Bleeding is the most avoidable cause of death in trauma patients. Up to one-third of severely injured trauma patients are found to be coagulopathic and forty percent of the mortality following severe injury is due to uncontrollable hemorrhage in the setting of coagulopathy. It has been established that early administration of fresh frozen plasma decreases mortality following severe injury, replacing lost coagulation factors, improving the coagulopathy and restoring blood volume. This study will determine if giving plasma to severely injured trauma patients during ambulance transport versus after arrival to the hospital will help reduce hemorrhage, thus decreasing both total blood product administration and mortality.

NCT ID: NCT00750997 Terminated - Clinical trials for Traumatic Brain Injury

Hypertonic Modulation of Inflammation Following Injury

Start date: November 2007
Phase: N/A
Study type: Observational

This project seeks to determine the effect of prehospital resuscitation with hypertonic saline vs. conventional crystalloids on the inflammatory response after injury. The leading cause of late mortality following injury is multiple organ dysfunction syndrome (MODS), which results from a dysfunctional inflammatory response after injury. Previous studies suggest that hypertonic saline may be beneficial by modulating this initial response and decreasing subsequent organ injury. This project takes advantage of a unique opportunity, afforded by an NIH-funded multi-center clinical trial of hypertonic resuscitation (conducted by the Resuscitation Outcomes Consortium), to obtain blood samples from patients enrolled in this trial to analyze inflammatory responses early after hypertonic vs. conventional resuscitation. This study was an ancillary study to the main randomized clinical trial and thus prospective observational in nature The proposed study will be carried out in experiments grouped in three Specific Aims: Aim 1 provides a thorough investigation of the immunomodulatory response following hypertonic resuscitation with regard to neutrophil, monocyte, and T cell responses at serial time points after injury and resuscitation. Aim 2 comprises experiments to investigate the mechanisms by which hypertonicity may alter inflammatory cell signaling. Aim 3 seeks to correlate the laboratory findings with clinical endpoints reflective of immune dysfunction including inflammation, organ failure, nosocomial infection, and sepsis. The investigators hypothesize that hypertonic resuscitation will be associated with modulation of the excessive inflammatory response seen after injury and thus will result in reduced rates of inflammatory organ injury.

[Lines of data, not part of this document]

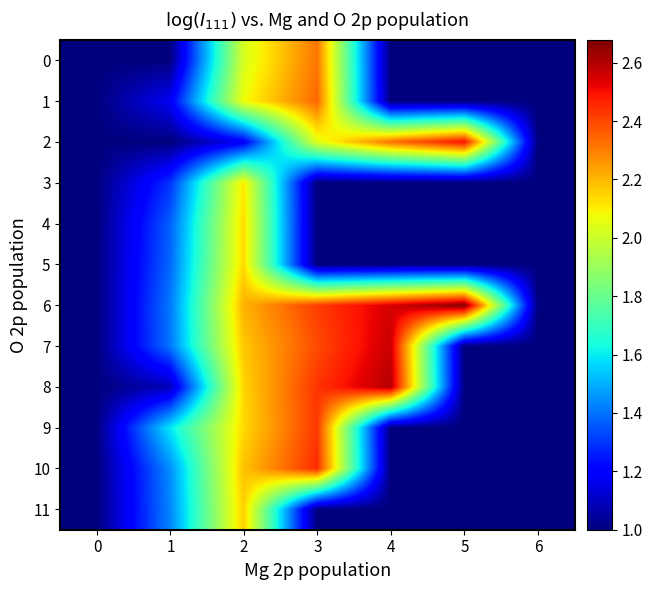

Reading left to right, transcribe all the data shown in this chart.

0: 0=1.0	1=1.0	2=2.0	3=2.3	4=1.0	5=1.0	6=1.0
1: 0=1.0	1=1.2	2=2.1	3=2.3	4=1.0	5=1.0	6=1.0
2: 0=1.0	1=1.0	2=1.2	3=2.0	4=2.3	5=2.5	6=1.0
3: 0=1.0	1=1.3	2=2.1	3=1.0	4=1.0	5=1.0	6=1.0
4: 0=1.0	1=1.4	2=2.1	3=1.0	4=1.0	5=1.0	6=1.0
5: 0=1.0	1=1.4	2=2.1	3=1.0	4=1.0	5=1.0	6=1.0
6: 0=1.0	1=1.4	2=2.2	3=2.4	4=2.6	5=2.7	6=1.0
7: 0=1.0	1=1.4	2=2.2	3=2.4	4=2.6	5=1.0	6=1.0
8: 0=1.0	1=1.1	2=2.1	3=2.4	4=2.6	5=1.0	6=1.0
9: 0=1.0	1=1.6	2=2.1	3=2.4	4=1.0	5=1.0	6=1.0
10: 0=1.0	1=1.4	2=2.2	3=2.4	4=1.0	5=1.0	6=1.0
11: 0=1.0	1=1.4	2=2.2	3=1.0	4=1.0	5=1.0	6=1.0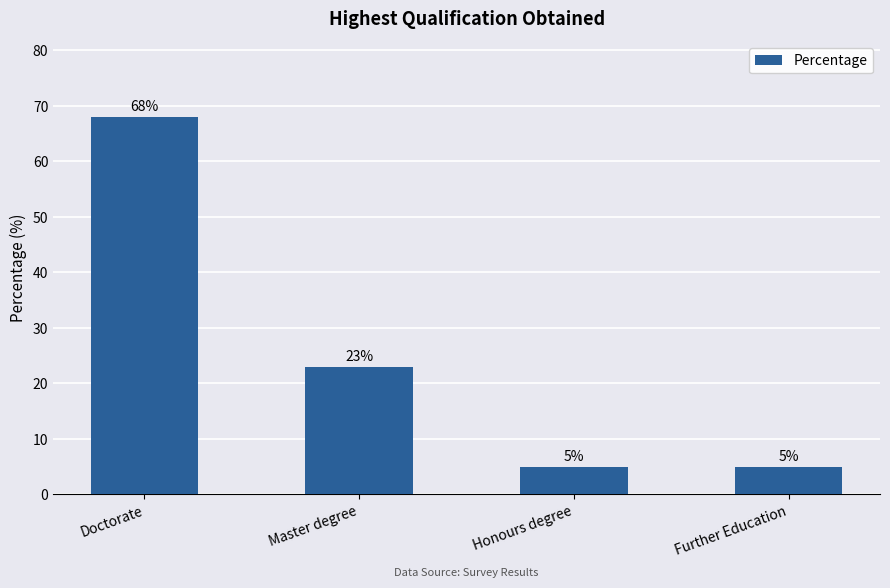

At which label does the data first exceed 23?

Doctorate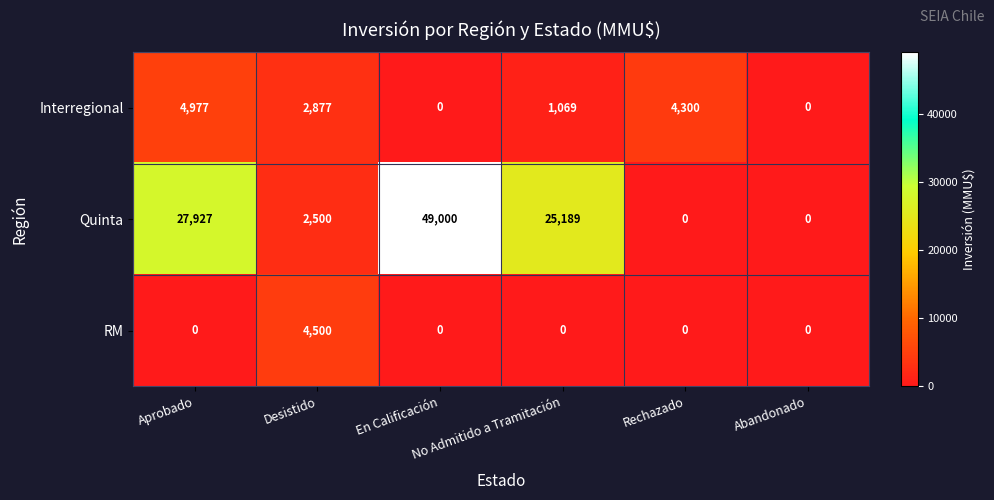

List the series in order of their peak value, highest first.

Quinta, Interregional, RM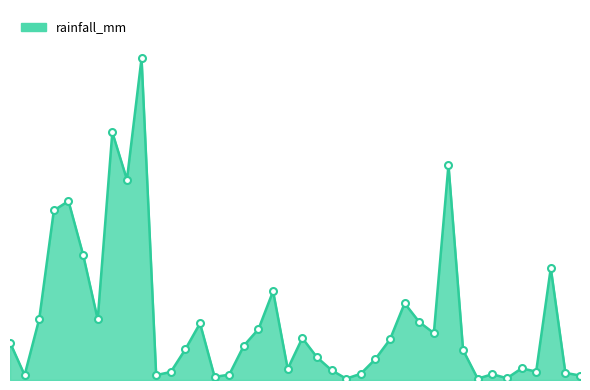

Is this an area chart (filled region under the line)?

Yes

NCT ID: NCT00328341 Terminated - Clinical trials for Traumatic Brain Injury

The Use of Tissue Oxygen Monitoring in Critically Injured Patients

Start date: April 2006
Phase: N/A
Study type: Observational

It is anticipated that the use of tissue oxygen monitoring to measure brain tissue oxygen and deltoid muscle oxygen will provide more precise information about focal brain ischemia and systemic hypoperfusion than current techniques and measures such as blood pressure, heart rate and intracranial pressure. Understanding the relationship between tissue oxygen tension collected from the brain and deltoid muscle in critically injured patients could lead to a broader understanding of the important metabolic and cellular events that occur following severe injury and the changes induced by therapeutic interventions. Furthermore, the use of interventions designed to improve tissue hypoxia, as measured by low brain or muscle tissue oxygen, may improve mortality or neurological recovery after systemic trauma or head trauma compared to current approaches that do not involve tissue metabolic monitoring.